Longtemps considérée comme l’un des principaux freins à l’attractivité économique du pays, la réforme du Code des changes revient au centre du débat public. Alors que la Tunisie cherche à renouer avec une croissance plus soutenue et à attirer davantage d’investissements, le président de la Commission des finances à l’Assemblée des représentants du peuple, Maher Ketari, plaide pour une modernisation rapide de ce cadre réglementaire hérité d’une autre époque.
Intervenant lundi 1er juin 2026 sur les ondes d’Express FM au micro de Myriam Belkadhi, le député a indiqué que la Commission parlementaire poursuivait actuellement un cycle élargi d’auditions avec les différents acteurs économiques et financiers concernés par ce dossier stratégique. Une rencontre est notamment prévue ce jour avec une délégation de la Confédération des entreprises citoyennes de Tunisie (Conect), afin d’examiner les propositions du secteur privé relatives à la refonte du dispositif de change.
Cette démarche s’inscrit dans une série de consultations déjà engagées avec le ministère des Finances, les services de la douane, des experts-comptables, des investisseurs tunisiens et étrangers ainsi que des représentants de l’économie numérique. L’objectif affiché est d’aboutir à une vision globale permettant d’adapter la législation tunisienne aux nouvelles réalités économiques internationales.
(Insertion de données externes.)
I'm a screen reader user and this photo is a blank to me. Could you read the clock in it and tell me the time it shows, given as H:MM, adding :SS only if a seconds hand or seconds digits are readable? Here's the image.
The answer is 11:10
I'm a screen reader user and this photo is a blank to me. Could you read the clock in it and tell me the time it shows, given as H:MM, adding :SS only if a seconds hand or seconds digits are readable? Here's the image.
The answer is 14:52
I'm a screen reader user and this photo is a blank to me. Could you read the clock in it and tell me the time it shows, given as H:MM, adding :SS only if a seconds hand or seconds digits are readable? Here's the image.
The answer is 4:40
Un dossier en attente depuis plusieurs décennies
La question de la modernisation du Code des changes n’est pas nouvelle. Depuis les années 1990, plusieurs gouvernements ont évoqué la nécessité d’assouplir un cadre réglementaire conçu à une époque où la priorité était la protection des réserves en devises et le contrôle strict des mouvements de capitaux.
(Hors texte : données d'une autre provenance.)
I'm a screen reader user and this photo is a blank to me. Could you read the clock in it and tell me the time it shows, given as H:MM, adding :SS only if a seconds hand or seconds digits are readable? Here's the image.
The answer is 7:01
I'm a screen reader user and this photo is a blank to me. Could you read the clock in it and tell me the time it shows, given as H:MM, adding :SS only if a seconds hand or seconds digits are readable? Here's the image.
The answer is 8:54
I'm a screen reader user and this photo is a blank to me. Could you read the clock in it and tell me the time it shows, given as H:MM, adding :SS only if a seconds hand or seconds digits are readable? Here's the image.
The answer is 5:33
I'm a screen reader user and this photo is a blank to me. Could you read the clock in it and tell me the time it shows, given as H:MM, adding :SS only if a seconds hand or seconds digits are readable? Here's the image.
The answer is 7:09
Malgré quelques ajustements ponctuels, la Tunisie demeure dotée d’une réglementation souvent jugée complexe et peu adaptée à l’évolution des échanges internationaux, au développement des services numériques et à la mobilité croissante des investisseurs. Les milieux d’affaires dénoncent régulièrement des procédures lourdes, susceptibles de décourager certains projets d’investissement ou d’inciter une partie des opérateurs à contourner les circuits officiels.
Selon Maher Ketari, un large consensus semble aujourd’hui se dégager parmi les experts et les professionnels consultés. Ces derniers estiment qu’une réforme ambitieuse pourrait générer un gain de croissance compris entre un et un point et demi de produit intérieur brut. Un tel impact se traduirait mécaniquement par une amélioration du marché de l’emploi, une meilleure absorption des diplômés de l’enseignement supérieur et une réduction du chômage, particulièrement chez les jeunes.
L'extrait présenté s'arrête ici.